The real import of the decisions was that it was an unvarnished application of the Lemon test that determined the split outcome.

In the Kentucky case, McCreary County v. ACLU, the lawyers defending the displays argued that the “secular purpose” prong should be abandoned. The subjective intent of a legislature, they argued, is unknowable, and “its search merely an excuse for courts to act selectively and unpredictably.”

As Yeshiva University law professor Marci Hamilton remarked in her June 29 “Findlaw” column, “[T]his was a terrible case in which to try to make this argument.” The government’s purpose was explicit and part of the public record. Even after a lower court had ordered the displays removed, excerpts of religious language from other historical documents were added to its display. Moreover, the Kentucky legislature passed a resolution declaring the Ten Commandments to be the basis of the Declaration of Independence and American law and that the purpose of the display was intended to honor “Jesus Christ, the Prince of Ethics.”

The question put before the court in McCreary was whether a state legislature could constitutionally enact a policy whose explicit purpose was to promote religious belief.

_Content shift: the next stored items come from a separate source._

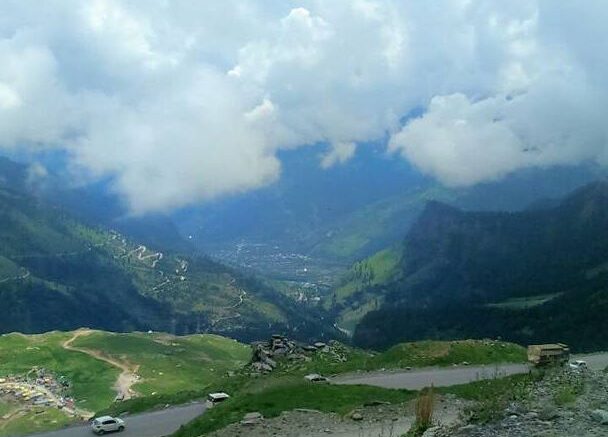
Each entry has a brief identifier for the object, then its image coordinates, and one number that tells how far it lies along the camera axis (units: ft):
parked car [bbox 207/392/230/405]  192.49
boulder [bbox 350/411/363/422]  121.80
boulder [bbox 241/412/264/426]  118.62
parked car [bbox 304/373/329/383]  184.75
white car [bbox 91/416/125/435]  194.39
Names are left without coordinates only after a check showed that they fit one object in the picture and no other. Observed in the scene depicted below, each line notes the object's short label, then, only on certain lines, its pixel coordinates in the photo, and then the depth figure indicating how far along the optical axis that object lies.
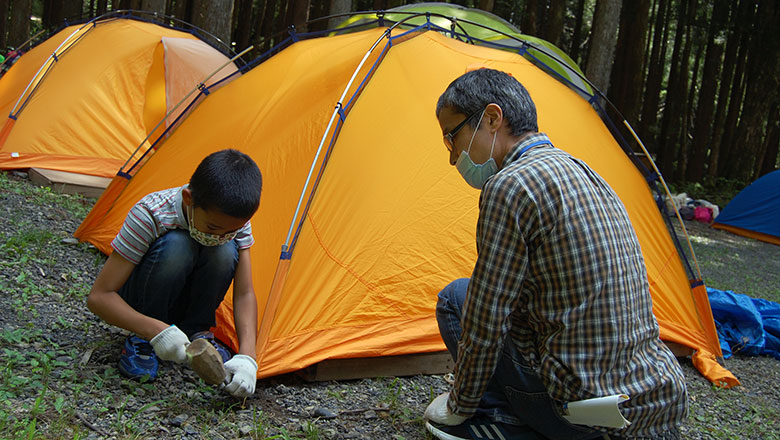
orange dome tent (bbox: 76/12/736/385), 2.83
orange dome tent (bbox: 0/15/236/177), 5.70
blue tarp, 3.88
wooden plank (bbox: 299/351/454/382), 2.72
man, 1.79
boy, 2.21
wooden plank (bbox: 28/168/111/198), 5.38
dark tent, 9.37
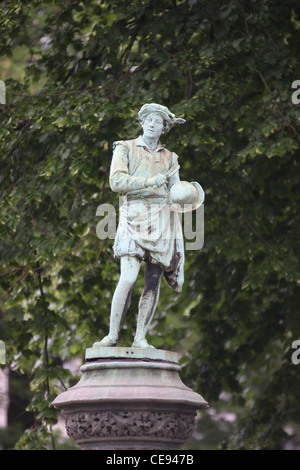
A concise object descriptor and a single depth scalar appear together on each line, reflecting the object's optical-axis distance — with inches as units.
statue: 667.4
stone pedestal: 620.1
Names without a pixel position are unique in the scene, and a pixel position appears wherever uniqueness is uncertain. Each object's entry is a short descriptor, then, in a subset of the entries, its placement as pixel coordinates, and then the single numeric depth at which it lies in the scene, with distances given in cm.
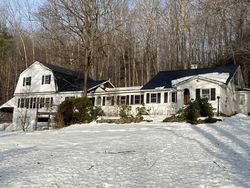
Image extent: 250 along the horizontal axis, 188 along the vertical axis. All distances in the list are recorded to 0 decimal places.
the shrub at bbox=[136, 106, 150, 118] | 2567
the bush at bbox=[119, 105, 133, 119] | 2417
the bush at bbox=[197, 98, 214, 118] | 2139
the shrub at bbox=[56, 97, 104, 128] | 2402
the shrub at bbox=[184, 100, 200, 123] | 2028
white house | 2885
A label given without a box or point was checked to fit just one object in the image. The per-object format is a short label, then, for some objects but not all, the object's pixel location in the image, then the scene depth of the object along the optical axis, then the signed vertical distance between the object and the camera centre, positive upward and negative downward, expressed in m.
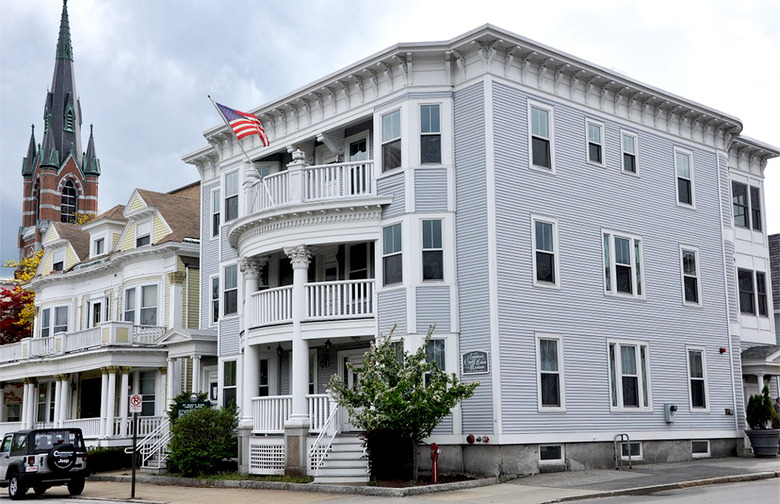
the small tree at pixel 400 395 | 21.20 +0.10
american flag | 27.36 +8.31
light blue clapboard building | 24.20 +4.08
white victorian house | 35.50 +3.38
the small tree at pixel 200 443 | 26.95 -1.20
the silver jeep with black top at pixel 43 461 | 24.33 -1.49
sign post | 23.94 +0.02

Five justices—Souter, Stevens, O’Connor, Ginsberg, and Breyer—said “no.” They thus preserved the first prong of the Lemon test against a challenge by four justices—Rehnquist, Scalia, Thomas, and Kennedy—who took the position that the state may promote religious beliefs so long as it doesn’t employ coercive methods.

By contrast, the decision in the Texas case, Van Ordan v. Perry, involved some careful balancing. There, the question was whether a monument erected for ostensibly secular reasons—to recognize the efforts of a civic organization to combat juvenile delinquency (or, as many of the news stories noted, to promote a movie by Cecil B. DeMille)—fell under the prohibitions of the Establishment Clause if it could be perceived as an effort by the state to promote religion. In other words, the arguments in the case concerned the second prong of the Lemon test, that the primary effect not be to promote or inhibit religion. And, even though the outcome was different, the Lemon test again prevailed.

Perhaps the greatest confusion surrounding the two cases concerned Justice Breyer’s vote to allow the Texas monument. To many commentators, he seemed to be playing Solomon—only in this version of the story neither of the claimants had been willing to stand down, raising doubts that justice had been done. We forget, opined the Deseret Morning News June 28, “that if Solomon had actually split the baby he’d be considered one of the most foolish kings in history.”

But Breyer wasn’t being Solomonic, nor had “pure legal consistency failed” for him, as the Roanoke Times alleged June 29. In his concurring opinion, the justice found that the monument in Texas passed the Lemon test.

“The Texas display,” he wrote, serves “a mixed but primarily non--religious purpose, not primarily “advanc[ing]” or “inhibit[ing] religion,” and not creating an “excessive government entanglement with religion.” Therefore, “the Texas display falls on the permissible side of the constitutional line.” For Breyer, the facts in the case did not warrant the conclusion that the Texas monument had the primary effect of promoting religion.

And so, Lemon lives to fight another day—in a Supreme Court with a new chief justice, a new associate justice, and plenty of Establishment Clause cases waiting in the wings.Hardly had the McCreary and Van Orden decisions been issued than, as Alan Cooperman reported in the Wahington Post June 28, Christian groups “announced a nationwide campaign to install similar displays in 100 cities and towns within a year.” Then, in August, a federal judge in California issued another ruling forbidding public schools to require students to recite the Pledge of Allegiance with the phrase “under God.”

As the headline on Mark Cheshire’s July 1 commentary in the Baltimore Daily Record put it, “Let’s get ready to rumble.”